» DIRECTIVE
Go through the entries below and return each line that contains the word "empresa", copied in full.

-=-=-

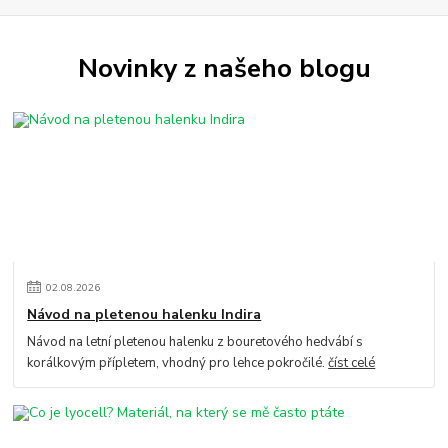
Novinky z našeho blogu
02
.
08
.
2026
Návod na pletenou halenku Indira
Návod na letní pletenou halenku z bouretového hedvábí s
korálkovým přípletem, vhodný pro lehce pokročilé.
číst celé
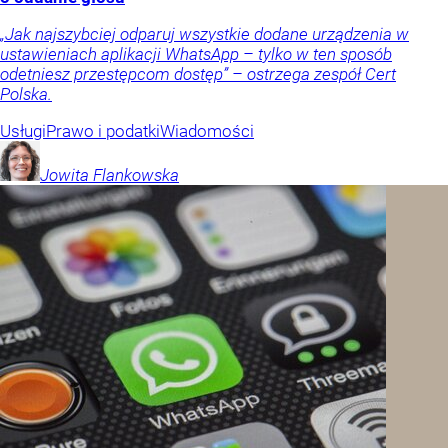
„Jak najszybciej odparuj wszystkie dodane urządzenia w
ustawieniach aplikacji WhatsApp – tylko w ten sposób
odetniesz przestępcom dostęp” – ostrzega zespół Cert
Polska.
Usługi
Prawo i podatki
Wiadomości
Jowita
Flankowska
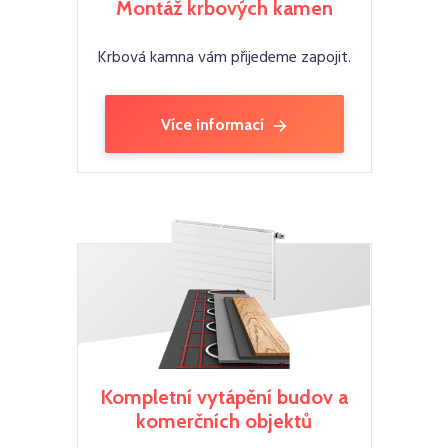
Montáž krbových kamen
Krbová kamna vám přijedeme zapojit.
Více informací
Kompletní vytápění budov a
komerčních objektů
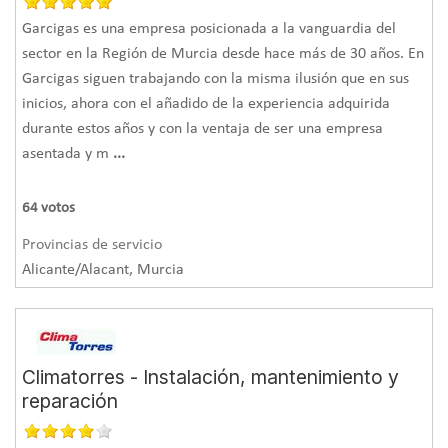
Garcigas es una empresa posicionada a la vanguardia del
sector en la Región de Murcia desde hace más de 30 años. En
Garcigas siguen trabajando con la misma ilusión que en sus
inicios, ahora con el añadido de la experiencia adquirida
durante estos años y con la ventaja de ser una empresa
asentada y m
...
64
votos
Provincias de servicio
Alicante/Alacant, Murcia
Climatorres - Instalación, mantenimiento y
reparación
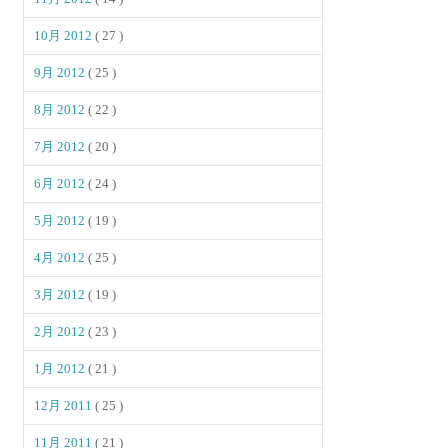
10月 2012
( 27 )
9月 2012
( 25 )
8月 2012
( 22 )
7月 2012
( 20 )
6月 2012
( 24 )
5月 2012
( 19 )
4月 2012
( 25 )
3月 2012
( 19 )
2月 2012
( 23 )
1月 2012
( 21 )
12月 2011
( 25 )
11月 2011
( 21 )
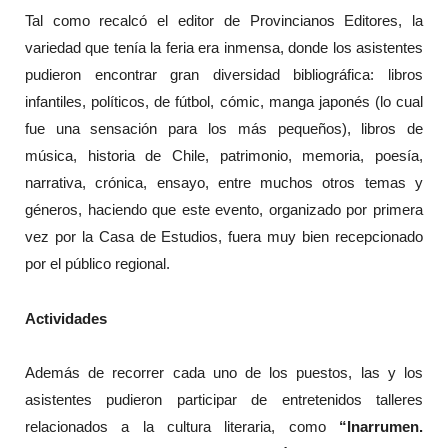
Tal como recalcó el editor de Provincianos Editores, la
variedad que tenía la feria era inmensa, donde los asistentes
pudieron encontrar gran diversidad bibliográfica: libros
infantiles, políticos, de fútbol, cómic, manga japonés (lo cual
fue una sensación para los más pequeños), libros de
música, historia de Chile, patrimonio, memoria, poesía,
narrativa, crónica, ensayo, entre muchos otros temas y
géneros, haciendo que este evento, organizado por primera
vez por la Casa de Estudios, fuera muy bien recepcionado
por el público regional.
Actividades
Además de recorrer cada uno de los puestos, las y los
asistentes pudieron participar de entretenidos talleres
relacionados a la cultura literaria, como
“Inarrumen.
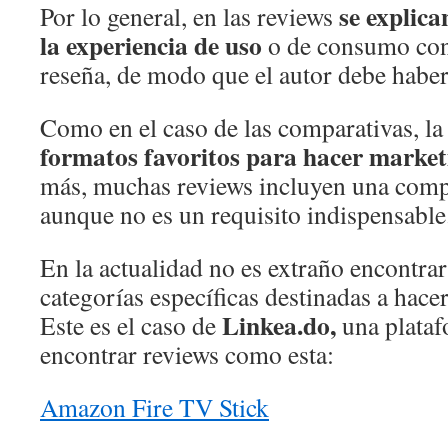
se explica
Por lo general, en las reviews
la experiencia de uso
o de consumo con
reseña, de modo que el autor debe habe
Como en el caso de las comparativas, la
formatos favoritos para hacer marketi
más, muchas reviews incluyen una comp
aunque no es un requisito indispensable
En la actualidad no es extraño encontrar
categorías específicas destinadas a hace
Linkea.do,
Este es el caso de
una plata
encontrar reviews como esta:
Amazon Fire TV Stick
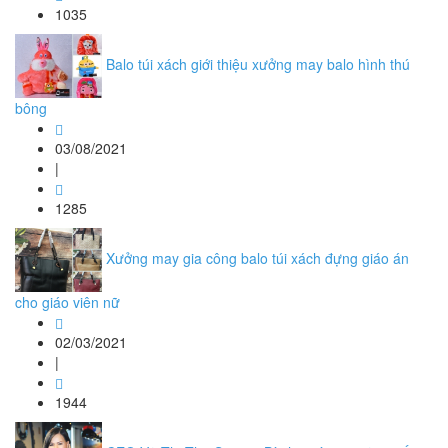
1035
Balo túi xách giới thiệu xưởng may balo hình thú
bông
03/08/2021
|
1285
Xưởng may gia công balo túi xách đựng giáo án
cho giáo viên nữ
02/03/2021
|
1944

-=-=-

» SOLUTION TO THE EXERCISE
Garcigas es una empresa posicionada a la vanguardia del
durante estos años y con la ventaja de ser una empresa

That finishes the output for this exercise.